• **PROBLEM STATEMENT**: Since the listing below shows pictures, leave them out and write out exactly the lines from the line with "53: (679, 51, 10.14)" to the line with "14: (659, 223, 1.90)", both included, and no others.

• **EXTRACTED MATERIAL**:
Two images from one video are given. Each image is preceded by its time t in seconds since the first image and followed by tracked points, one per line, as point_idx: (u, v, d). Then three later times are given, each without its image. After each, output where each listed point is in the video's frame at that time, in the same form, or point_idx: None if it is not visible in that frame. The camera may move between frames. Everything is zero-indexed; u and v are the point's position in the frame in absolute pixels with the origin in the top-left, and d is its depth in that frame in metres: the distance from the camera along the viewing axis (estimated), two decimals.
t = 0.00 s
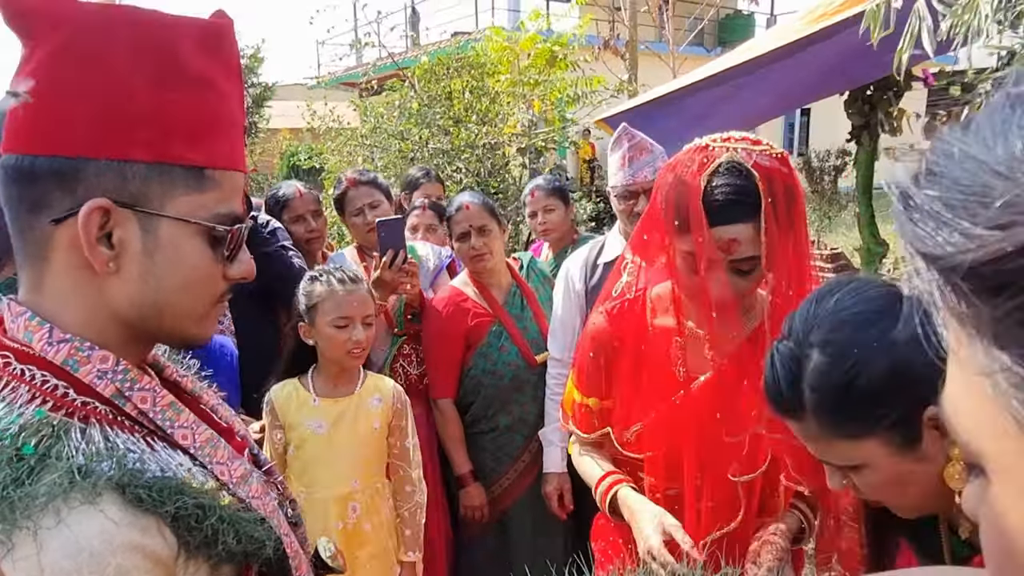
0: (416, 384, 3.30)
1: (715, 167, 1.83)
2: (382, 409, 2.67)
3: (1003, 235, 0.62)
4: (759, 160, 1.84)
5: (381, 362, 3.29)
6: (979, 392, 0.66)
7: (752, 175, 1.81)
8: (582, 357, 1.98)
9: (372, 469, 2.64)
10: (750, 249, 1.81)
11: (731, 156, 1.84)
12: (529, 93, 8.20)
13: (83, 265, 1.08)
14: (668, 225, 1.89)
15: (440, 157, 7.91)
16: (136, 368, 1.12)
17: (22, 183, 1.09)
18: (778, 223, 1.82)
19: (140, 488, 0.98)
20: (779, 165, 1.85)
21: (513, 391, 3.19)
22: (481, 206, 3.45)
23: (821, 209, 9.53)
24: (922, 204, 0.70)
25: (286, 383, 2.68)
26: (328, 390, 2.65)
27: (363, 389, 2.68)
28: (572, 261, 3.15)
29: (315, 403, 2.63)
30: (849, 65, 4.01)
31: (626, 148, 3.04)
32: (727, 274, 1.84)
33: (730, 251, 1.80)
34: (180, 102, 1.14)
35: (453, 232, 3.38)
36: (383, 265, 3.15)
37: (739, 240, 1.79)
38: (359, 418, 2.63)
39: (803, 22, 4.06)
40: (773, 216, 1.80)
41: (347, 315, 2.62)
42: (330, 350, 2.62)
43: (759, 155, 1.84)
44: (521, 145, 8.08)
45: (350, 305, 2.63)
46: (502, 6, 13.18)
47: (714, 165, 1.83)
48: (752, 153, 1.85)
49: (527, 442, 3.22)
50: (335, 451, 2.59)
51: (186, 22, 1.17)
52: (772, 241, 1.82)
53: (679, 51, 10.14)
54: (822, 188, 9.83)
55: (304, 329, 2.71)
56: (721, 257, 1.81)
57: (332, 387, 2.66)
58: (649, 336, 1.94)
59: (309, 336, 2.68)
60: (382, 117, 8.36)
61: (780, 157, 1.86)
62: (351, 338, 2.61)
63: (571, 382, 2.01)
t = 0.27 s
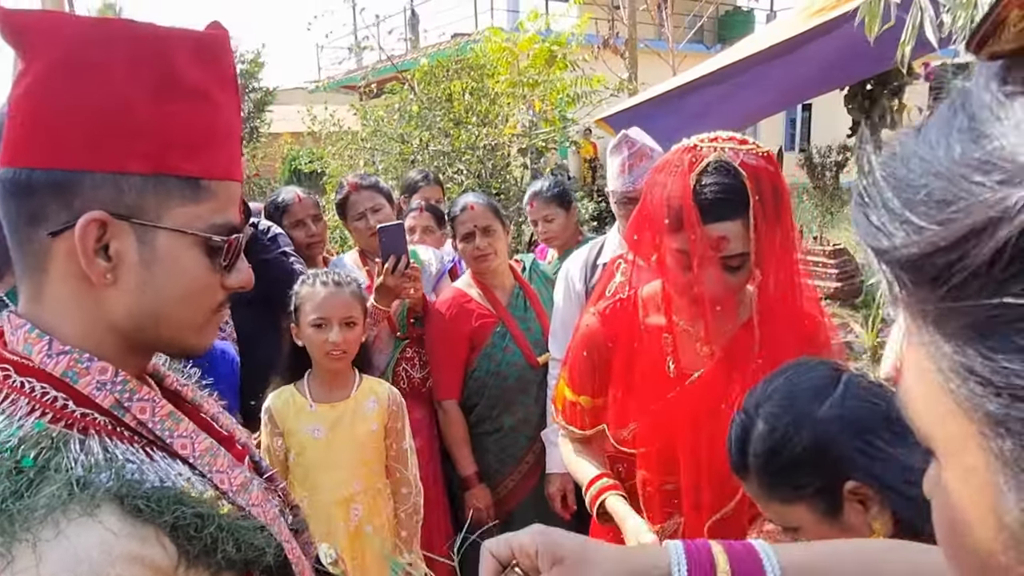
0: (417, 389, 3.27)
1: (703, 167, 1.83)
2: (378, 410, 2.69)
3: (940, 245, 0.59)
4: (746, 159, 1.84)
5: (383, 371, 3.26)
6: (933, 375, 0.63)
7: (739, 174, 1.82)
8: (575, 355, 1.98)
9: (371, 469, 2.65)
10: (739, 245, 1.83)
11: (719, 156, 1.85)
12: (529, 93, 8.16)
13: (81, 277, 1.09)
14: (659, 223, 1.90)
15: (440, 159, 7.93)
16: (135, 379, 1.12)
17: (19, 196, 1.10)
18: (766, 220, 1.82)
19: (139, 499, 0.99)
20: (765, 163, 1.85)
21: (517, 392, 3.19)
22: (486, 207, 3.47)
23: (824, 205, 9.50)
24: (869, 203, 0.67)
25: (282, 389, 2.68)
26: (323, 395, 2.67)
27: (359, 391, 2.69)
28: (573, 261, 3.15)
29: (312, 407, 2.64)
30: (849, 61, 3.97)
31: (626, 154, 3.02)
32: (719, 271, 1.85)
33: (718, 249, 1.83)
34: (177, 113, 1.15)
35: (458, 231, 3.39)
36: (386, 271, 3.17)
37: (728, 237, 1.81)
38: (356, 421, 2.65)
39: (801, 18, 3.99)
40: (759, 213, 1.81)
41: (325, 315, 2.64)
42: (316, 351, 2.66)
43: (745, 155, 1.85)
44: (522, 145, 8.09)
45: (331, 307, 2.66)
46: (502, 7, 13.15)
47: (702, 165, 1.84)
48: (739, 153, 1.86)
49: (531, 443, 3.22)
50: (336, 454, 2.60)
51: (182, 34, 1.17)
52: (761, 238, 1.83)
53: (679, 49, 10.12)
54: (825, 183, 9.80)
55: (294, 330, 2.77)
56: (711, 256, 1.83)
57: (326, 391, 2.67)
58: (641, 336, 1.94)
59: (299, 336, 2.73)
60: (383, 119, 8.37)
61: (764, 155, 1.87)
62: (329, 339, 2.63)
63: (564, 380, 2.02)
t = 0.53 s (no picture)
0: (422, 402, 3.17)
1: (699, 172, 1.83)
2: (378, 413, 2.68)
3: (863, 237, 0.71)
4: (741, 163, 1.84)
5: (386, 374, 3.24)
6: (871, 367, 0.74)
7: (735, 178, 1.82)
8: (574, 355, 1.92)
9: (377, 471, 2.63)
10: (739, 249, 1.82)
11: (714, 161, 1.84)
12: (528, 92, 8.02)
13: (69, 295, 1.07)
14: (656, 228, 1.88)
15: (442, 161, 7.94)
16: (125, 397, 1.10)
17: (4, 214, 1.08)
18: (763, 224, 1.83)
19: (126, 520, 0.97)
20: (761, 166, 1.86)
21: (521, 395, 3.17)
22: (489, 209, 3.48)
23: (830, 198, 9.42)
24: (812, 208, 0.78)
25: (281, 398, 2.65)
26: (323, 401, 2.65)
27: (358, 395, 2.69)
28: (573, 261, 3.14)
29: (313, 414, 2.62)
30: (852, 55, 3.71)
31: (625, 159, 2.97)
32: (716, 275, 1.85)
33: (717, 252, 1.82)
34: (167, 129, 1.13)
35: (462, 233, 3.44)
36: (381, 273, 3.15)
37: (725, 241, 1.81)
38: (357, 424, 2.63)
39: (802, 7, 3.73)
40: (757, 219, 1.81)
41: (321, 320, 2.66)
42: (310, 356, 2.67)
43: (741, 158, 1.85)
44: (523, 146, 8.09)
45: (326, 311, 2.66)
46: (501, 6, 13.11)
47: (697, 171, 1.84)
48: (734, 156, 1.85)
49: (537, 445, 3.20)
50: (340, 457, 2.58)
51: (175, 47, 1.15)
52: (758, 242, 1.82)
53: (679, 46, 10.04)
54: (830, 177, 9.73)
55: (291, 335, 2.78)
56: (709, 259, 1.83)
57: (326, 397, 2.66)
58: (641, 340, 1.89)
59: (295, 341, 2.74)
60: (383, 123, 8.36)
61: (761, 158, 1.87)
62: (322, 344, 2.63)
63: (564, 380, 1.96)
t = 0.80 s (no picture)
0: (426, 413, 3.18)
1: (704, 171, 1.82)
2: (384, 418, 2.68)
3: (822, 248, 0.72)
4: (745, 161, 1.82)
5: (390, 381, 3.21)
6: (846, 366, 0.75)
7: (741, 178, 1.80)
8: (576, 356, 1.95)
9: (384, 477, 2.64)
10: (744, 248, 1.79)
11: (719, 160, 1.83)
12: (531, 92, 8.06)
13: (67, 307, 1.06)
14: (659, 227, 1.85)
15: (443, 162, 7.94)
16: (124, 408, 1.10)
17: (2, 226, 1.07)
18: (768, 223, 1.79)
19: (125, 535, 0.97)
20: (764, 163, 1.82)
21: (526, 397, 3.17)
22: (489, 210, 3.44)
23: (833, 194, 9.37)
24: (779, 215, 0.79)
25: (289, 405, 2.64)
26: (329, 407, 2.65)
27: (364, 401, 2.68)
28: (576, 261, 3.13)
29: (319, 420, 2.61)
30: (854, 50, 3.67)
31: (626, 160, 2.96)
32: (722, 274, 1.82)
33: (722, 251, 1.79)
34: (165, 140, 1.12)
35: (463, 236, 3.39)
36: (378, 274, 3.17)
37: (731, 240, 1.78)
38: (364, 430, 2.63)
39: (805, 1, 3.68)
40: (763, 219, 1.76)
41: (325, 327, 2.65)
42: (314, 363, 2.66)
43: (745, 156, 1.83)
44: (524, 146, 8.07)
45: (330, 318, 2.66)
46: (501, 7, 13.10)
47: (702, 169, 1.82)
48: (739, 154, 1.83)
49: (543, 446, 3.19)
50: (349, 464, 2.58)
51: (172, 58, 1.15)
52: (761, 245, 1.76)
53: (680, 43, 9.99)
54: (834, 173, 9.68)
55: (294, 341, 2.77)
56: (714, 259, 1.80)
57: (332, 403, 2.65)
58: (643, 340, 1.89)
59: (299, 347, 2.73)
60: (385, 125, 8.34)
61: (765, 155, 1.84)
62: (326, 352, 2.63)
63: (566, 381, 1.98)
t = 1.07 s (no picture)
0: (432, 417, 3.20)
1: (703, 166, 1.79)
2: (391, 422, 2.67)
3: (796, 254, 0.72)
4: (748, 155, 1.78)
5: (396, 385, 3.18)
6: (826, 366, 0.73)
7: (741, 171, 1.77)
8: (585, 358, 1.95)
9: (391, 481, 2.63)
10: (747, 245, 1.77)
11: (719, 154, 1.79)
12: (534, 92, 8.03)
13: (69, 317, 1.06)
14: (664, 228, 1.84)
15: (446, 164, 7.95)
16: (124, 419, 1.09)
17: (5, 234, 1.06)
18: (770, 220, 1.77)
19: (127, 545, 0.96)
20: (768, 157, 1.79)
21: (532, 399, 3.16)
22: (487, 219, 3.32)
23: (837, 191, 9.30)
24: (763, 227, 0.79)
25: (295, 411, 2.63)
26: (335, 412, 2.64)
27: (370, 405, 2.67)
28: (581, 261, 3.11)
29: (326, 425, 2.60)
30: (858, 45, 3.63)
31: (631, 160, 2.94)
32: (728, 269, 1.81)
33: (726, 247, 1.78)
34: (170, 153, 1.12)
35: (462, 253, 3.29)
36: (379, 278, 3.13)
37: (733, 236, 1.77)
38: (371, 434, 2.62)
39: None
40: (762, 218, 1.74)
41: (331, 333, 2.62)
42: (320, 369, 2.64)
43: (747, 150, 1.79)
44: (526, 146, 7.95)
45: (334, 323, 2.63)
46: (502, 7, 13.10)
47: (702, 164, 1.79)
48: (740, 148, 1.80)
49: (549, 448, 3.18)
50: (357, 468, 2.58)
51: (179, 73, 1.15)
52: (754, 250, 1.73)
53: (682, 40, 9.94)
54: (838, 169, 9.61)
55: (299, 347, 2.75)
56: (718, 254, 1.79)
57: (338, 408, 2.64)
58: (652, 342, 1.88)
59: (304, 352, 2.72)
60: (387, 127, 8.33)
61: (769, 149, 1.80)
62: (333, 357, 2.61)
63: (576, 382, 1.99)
--
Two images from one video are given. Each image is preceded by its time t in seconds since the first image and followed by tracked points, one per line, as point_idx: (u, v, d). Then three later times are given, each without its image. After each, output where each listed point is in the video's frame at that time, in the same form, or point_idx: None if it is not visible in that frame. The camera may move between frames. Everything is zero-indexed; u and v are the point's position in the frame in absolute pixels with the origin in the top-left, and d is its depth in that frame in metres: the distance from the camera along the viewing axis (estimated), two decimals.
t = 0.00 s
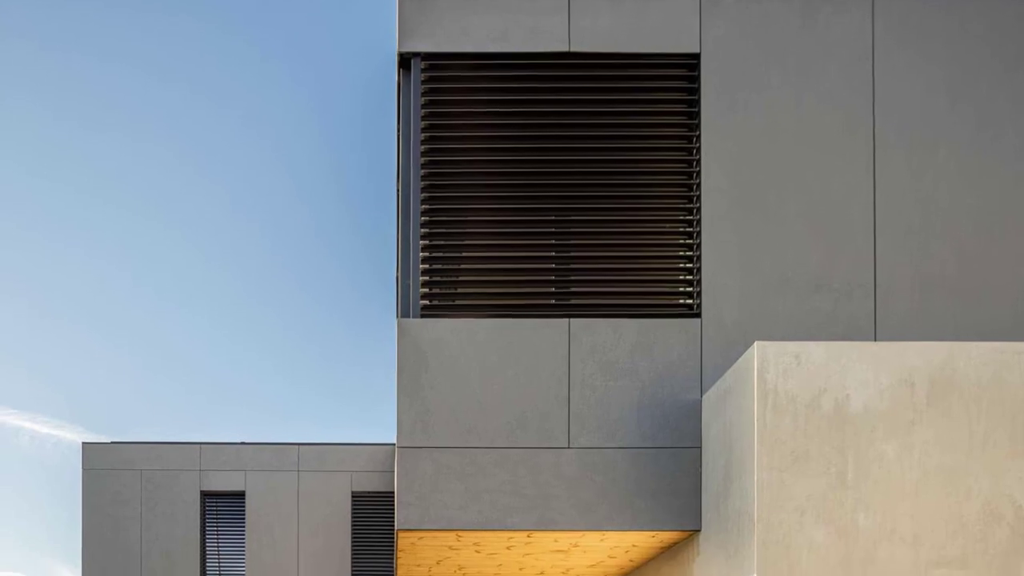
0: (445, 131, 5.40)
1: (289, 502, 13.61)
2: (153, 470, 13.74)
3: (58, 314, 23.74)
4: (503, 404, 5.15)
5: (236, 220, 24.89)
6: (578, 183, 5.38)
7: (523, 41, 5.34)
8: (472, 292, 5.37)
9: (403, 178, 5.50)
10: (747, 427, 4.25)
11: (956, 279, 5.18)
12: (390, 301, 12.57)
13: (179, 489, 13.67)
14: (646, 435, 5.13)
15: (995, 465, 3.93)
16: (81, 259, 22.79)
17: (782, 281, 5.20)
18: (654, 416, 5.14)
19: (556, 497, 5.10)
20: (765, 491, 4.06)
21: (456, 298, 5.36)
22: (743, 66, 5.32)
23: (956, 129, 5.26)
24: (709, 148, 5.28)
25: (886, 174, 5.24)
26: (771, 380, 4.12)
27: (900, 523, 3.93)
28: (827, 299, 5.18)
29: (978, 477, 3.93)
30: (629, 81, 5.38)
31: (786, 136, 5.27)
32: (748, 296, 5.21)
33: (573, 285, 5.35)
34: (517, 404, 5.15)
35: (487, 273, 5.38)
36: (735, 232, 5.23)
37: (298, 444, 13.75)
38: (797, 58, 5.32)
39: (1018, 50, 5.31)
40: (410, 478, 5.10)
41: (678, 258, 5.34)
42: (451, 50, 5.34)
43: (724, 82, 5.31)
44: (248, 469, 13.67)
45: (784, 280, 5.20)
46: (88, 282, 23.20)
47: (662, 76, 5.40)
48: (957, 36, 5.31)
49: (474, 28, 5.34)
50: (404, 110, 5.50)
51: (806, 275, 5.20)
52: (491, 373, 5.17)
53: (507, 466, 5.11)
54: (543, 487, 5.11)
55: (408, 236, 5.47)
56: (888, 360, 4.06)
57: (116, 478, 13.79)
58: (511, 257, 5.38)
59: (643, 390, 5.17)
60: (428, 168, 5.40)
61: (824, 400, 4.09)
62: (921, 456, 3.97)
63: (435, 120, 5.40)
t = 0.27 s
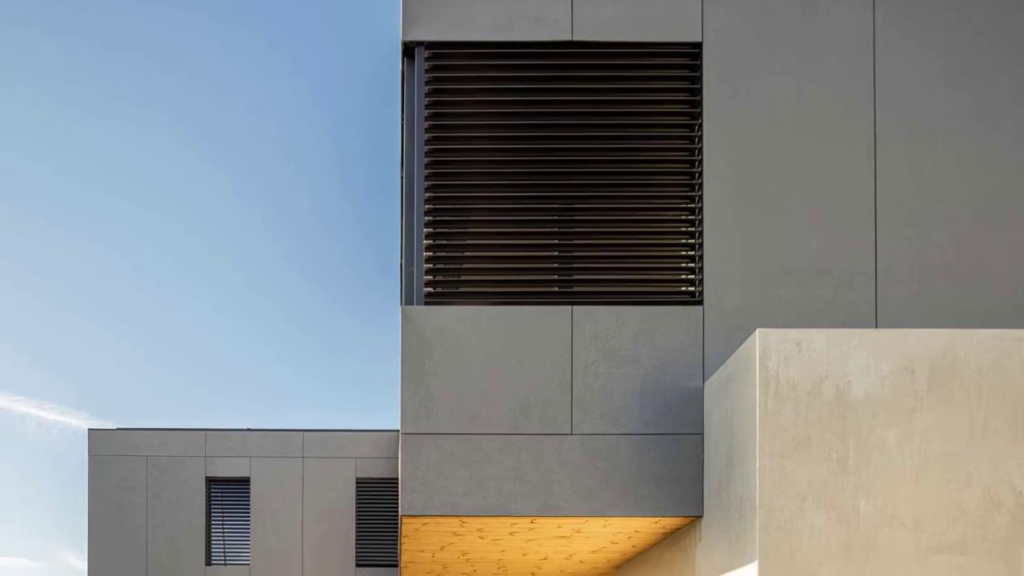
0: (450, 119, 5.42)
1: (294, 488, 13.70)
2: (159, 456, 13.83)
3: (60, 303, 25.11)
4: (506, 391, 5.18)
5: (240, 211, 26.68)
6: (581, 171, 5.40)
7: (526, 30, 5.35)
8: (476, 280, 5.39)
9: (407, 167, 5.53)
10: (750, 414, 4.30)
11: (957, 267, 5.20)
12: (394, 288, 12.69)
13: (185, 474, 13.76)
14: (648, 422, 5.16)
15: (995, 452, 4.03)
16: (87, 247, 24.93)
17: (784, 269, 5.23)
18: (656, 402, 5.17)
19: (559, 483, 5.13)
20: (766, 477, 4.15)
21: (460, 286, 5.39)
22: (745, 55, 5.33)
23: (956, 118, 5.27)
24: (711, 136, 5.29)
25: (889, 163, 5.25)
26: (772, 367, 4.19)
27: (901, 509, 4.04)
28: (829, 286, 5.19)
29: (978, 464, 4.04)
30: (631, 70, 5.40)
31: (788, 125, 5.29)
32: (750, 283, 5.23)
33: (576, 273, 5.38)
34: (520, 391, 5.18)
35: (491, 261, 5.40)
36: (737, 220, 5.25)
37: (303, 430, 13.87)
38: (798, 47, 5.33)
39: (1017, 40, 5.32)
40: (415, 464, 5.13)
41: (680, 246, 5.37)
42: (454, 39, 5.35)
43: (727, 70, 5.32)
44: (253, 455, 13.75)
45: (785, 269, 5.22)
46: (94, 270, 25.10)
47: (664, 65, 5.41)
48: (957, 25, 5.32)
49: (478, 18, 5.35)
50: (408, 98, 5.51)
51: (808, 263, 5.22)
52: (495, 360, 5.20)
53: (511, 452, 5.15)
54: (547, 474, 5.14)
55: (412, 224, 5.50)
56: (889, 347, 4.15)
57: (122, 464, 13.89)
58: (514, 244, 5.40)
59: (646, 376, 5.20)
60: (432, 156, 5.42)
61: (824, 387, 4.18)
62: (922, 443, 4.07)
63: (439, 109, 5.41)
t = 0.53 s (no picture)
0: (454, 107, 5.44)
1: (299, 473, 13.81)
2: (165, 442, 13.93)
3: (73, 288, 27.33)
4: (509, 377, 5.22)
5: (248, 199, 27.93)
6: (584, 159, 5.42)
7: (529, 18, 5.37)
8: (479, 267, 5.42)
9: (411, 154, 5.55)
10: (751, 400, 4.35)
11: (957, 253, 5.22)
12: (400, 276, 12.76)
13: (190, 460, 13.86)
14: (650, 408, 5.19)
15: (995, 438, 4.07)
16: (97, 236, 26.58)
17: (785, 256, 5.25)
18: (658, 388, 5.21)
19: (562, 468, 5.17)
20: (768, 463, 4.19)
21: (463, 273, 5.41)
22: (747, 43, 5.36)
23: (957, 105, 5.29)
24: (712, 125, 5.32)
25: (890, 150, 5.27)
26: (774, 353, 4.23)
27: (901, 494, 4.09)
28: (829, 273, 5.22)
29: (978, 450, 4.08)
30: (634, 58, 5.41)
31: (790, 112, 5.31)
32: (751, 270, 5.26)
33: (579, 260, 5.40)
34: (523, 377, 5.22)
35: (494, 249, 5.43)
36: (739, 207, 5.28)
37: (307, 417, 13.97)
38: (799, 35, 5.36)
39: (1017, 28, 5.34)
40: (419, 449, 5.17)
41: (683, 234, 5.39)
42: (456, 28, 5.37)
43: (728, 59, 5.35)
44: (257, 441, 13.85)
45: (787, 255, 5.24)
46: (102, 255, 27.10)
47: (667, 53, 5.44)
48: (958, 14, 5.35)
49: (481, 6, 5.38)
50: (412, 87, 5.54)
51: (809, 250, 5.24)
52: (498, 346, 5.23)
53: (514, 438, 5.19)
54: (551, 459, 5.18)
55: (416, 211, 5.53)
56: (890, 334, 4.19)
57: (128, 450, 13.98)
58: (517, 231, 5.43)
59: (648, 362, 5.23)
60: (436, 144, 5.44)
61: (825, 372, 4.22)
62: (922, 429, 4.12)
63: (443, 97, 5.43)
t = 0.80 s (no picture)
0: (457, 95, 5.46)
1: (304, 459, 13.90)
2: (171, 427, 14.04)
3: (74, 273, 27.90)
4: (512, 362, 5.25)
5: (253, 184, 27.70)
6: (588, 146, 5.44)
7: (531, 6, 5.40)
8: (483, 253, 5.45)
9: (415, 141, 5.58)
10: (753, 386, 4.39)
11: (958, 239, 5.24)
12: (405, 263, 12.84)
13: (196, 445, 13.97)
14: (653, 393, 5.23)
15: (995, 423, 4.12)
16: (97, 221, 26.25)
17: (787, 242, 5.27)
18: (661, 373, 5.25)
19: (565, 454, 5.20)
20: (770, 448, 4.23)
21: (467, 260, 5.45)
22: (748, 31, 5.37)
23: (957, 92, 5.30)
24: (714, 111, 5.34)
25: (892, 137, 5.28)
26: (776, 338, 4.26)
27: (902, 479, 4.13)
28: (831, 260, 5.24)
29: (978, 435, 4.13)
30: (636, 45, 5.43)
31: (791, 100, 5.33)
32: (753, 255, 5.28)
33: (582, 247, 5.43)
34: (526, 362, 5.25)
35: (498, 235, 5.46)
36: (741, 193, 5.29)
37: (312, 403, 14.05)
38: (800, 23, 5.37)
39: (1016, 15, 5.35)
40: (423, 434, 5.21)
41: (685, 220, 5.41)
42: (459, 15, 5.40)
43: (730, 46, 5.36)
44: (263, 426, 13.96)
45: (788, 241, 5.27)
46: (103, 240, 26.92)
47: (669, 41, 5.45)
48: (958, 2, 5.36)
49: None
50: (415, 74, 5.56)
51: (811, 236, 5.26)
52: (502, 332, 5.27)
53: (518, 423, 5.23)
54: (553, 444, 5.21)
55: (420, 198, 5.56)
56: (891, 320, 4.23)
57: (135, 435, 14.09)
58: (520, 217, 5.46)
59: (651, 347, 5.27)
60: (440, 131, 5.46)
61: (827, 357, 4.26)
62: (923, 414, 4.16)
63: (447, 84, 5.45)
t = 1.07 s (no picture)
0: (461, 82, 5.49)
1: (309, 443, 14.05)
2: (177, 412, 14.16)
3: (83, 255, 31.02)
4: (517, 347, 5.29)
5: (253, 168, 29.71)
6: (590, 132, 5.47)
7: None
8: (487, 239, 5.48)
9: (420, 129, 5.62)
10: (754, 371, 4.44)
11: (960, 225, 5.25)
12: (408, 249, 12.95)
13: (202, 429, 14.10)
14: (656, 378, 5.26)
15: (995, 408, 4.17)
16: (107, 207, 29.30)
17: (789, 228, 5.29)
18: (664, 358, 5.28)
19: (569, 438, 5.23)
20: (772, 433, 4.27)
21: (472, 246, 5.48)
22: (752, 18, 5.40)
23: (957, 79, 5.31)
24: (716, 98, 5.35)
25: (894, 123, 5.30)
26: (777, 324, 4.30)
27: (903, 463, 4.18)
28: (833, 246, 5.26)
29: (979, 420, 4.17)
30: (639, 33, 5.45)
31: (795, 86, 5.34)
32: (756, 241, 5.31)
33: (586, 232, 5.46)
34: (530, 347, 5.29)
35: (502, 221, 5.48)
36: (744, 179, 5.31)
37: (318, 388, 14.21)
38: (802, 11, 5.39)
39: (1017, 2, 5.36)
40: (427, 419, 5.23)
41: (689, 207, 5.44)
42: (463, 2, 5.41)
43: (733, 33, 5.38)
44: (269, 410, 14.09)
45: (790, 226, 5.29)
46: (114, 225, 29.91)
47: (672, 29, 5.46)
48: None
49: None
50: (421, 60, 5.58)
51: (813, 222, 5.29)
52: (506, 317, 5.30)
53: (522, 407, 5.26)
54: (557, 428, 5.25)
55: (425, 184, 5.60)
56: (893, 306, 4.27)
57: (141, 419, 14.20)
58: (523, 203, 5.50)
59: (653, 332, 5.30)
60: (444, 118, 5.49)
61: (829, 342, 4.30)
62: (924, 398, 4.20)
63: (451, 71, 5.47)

• **THE ANSWER**:
53: (679, 51, 10.14)
54: (822, 188, 9.83)
55: (304, 329, 2.71)
56: (721, 257, 1.81)
57: (332, 387, 2.66)
58: (649, 336, 1.94)
59: (309, 336, 2.68)
60: (382, 117, 8.36)
61: (780, 157, 1.86)
62: (351, 338, 2.61)
63: (571, 382, 2.01)
t = 0.27 s
0: (417, 389, 3.27)
1: (703, 167, 1.83)
2: (378, 410, 2.69)
3: (940, 245, 0.59)
4: (746, 159, 1.84)
5: (383, 371, 3.26)
6: (933, 375, 0.63)
7: (739, 174, 1.82)
8: (575, 355, 1.98)
9: (371, 469, 2.65)
10: (739, 245, 1.83)
11: (719, 156, 1.85)
12: (529, 93, 8.16)
13: (81, 277, 1.09)
14: (659, 223, 1.90)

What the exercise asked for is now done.